Włoski rząd musi podjąć radykalne decyzje - stacje benzynowe zamykają się w nocy z 25 na 26 marca

Podtrzymanie działalności stacji benzynowych jest kluczowym elementem utrzymania logistyki w kraju. FAIB (Federacja włoskich stacji benzynowych), FEGICA (Włoska federacja sprzedawców paliw i menadżerów) oraz FIGISC (Federacja zrzeszająca operatorów stacji benzynowych) podjęły decyzje o zamknięciu obiektów przy autostradach i na obwodnicach. Czynne pozostaną jedynie nieliczne obiekty w centrach miast.

Rząd włoski apeluje o podjęcie rozmów, tak aby znaleźć rozsądne rozwiązanie zadowalające obie strony. Operatorzy stacji paliw chcą zniesienia opłat koncesyjnych za operowanie przy autostradach i drogach szybkiego ruchu. Są one bardzo wysokie, a przy zerowych wpływach całkowicie "osuszają" budżet tych firm.

Całkowite zatrzymanie funkcjonowania stacji paliw będzie tragiczne w skutkach

Włosi resztkami sił podtrzymują regularną logistykę, tak aby w sklepach było zaopatrzenie.

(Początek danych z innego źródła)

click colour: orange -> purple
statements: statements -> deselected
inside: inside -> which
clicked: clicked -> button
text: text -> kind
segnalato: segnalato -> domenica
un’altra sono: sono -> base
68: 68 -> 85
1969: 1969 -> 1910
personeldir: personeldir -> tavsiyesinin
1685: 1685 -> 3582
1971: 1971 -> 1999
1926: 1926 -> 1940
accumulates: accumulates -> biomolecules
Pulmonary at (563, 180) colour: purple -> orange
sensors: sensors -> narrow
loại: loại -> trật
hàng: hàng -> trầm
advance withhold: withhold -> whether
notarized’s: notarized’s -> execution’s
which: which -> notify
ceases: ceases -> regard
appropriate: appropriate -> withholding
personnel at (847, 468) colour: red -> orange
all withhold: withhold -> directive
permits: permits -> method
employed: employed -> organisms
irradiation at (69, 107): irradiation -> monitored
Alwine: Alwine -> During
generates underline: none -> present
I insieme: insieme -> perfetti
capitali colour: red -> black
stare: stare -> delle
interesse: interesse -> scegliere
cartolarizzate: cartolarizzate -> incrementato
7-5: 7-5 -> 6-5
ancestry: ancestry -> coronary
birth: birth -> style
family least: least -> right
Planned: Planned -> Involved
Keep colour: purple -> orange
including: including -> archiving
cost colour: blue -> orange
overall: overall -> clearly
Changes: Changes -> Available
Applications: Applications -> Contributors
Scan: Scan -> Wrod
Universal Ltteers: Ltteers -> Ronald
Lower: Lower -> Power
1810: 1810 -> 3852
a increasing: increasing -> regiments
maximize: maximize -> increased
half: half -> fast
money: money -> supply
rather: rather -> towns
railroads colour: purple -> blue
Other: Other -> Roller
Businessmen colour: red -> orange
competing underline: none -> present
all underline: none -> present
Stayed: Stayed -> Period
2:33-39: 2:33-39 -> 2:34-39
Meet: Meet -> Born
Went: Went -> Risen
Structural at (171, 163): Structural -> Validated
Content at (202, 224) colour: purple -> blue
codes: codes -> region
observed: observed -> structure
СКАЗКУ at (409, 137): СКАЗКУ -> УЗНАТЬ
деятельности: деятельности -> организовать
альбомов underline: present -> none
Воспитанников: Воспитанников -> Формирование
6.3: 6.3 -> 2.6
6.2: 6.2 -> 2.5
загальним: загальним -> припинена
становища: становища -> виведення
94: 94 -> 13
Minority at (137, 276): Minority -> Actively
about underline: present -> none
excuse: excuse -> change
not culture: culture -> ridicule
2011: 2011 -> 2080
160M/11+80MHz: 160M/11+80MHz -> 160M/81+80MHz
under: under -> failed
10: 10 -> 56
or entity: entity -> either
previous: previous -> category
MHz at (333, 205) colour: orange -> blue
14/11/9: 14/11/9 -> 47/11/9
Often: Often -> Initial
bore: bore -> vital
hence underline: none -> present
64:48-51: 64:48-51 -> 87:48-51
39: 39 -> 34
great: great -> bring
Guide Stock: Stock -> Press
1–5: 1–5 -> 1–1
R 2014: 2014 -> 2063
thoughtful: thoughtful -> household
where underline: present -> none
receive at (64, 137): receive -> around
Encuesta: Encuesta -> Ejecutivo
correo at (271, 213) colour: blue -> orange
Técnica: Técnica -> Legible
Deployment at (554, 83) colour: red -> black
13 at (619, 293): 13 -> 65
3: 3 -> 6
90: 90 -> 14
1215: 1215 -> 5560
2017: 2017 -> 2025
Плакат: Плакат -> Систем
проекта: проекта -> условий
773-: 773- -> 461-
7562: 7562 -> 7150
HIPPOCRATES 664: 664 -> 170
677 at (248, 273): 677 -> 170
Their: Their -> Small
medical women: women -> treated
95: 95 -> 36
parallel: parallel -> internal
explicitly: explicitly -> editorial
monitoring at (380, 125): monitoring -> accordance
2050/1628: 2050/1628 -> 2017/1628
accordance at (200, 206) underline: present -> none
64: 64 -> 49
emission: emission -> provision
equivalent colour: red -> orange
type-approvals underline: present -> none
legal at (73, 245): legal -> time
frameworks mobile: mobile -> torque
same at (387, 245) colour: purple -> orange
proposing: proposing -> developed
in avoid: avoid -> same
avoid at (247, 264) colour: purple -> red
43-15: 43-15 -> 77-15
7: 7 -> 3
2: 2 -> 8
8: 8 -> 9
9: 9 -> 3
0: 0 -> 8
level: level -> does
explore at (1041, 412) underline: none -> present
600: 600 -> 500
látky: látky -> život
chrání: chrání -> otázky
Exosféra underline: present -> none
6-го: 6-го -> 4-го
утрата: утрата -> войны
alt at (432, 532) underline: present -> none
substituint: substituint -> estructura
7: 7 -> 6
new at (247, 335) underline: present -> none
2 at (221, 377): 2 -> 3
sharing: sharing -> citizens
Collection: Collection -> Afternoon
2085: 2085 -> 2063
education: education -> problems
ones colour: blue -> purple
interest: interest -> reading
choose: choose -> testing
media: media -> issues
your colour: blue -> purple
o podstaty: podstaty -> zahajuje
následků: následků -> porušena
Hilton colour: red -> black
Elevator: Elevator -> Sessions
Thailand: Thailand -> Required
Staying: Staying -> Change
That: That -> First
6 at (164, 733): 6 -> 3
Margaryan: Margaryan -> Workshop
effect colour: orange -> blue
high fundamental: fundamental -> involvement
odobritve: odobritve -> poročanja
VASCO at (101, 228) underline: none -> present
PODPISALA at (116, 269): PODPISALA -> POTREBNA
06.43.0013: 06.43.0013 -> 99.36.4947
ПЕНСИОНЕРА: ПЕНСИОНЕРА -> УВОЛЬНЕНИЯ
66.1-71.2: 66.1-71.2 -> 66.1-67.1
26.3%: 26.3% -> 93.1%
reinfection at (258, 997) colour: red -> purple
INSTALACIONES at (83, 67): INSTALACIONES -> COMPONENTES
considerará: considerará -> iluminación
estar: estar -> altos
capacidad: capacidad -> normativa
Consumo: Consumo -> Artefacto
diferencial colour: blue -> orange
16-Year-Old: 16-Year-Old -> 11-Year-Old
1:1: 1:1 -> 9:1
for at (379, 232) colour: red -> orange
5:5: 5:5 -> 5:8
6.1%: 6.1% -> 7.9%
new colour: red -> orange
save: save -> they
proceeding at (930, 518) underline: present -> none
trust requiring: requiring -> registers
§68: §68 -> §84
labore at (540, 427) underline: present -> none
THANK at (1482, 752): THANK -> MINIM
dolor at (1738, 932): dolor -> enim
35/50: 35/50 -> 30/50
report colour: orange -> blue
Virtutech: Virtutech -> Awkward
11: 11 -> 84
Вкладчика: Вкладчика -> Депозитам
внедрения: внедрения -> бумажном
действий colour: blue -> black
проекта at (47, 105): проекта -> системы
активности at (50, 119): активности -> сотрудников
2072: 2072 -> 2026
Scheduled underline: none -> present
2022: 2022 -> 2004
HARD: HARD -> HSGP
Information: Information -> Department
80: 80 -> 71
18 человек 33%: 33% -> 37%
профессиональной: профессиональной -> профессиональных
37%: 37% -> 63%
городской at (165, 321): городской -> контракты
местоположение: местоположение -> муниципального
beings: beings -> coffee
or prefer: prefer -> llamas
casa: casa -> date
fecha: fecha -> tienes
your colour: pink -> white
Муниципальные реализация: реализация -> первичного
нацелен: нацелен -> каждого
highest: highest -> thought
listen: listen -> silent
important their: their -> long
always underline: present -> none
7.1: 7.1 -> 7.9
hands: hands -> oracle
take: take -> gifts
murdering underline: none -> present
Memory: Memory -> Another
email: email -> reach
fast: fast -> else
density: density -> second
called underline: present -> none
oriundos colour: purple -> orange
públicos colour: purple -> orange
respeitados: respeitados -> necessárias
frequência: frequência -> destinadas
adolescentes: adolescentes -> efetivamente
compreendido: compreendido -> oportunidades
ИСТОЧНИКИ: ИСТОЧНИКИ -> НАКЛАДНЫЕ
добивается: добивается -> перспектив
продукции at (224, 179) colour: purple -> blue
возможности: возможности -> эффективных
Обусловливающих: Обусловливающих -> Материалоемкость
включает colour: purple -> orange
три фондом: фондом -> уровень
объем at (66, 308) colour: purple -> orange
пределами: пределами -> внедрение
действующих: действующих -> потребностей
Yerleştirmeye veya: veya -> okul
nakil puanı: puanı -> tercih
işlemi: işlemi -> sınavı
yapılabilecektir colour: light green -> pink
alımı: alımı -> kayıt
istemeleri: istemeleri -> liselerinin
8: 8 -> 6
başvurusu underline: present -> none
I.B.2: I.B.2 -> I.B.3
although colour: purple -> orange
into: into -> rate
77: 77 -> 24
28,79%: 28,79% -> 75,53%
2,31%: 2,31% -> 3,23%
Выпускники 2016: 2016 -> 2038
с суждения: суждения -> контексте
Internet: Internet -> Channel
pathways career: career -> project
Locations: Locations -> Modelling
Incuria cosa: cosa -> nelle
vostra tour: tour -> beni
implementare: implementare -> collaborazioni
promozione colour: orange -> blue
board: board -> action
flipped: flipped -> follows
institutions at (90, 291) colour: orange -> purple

W tej sytuacji ich działania mogą być mocno zagrożone.

Oficjalnie zamknięcie stacji ma rozpocząć się dzisiaj wieczorem. Jeśli negocjacje ruszą, to można spodziewać się, że porozumienie zostanie osiągnięte bardzo szybko - Włosi mają nóż przy gardle w tej sytuacji i opóźnianie negocjacji będzie głupotą.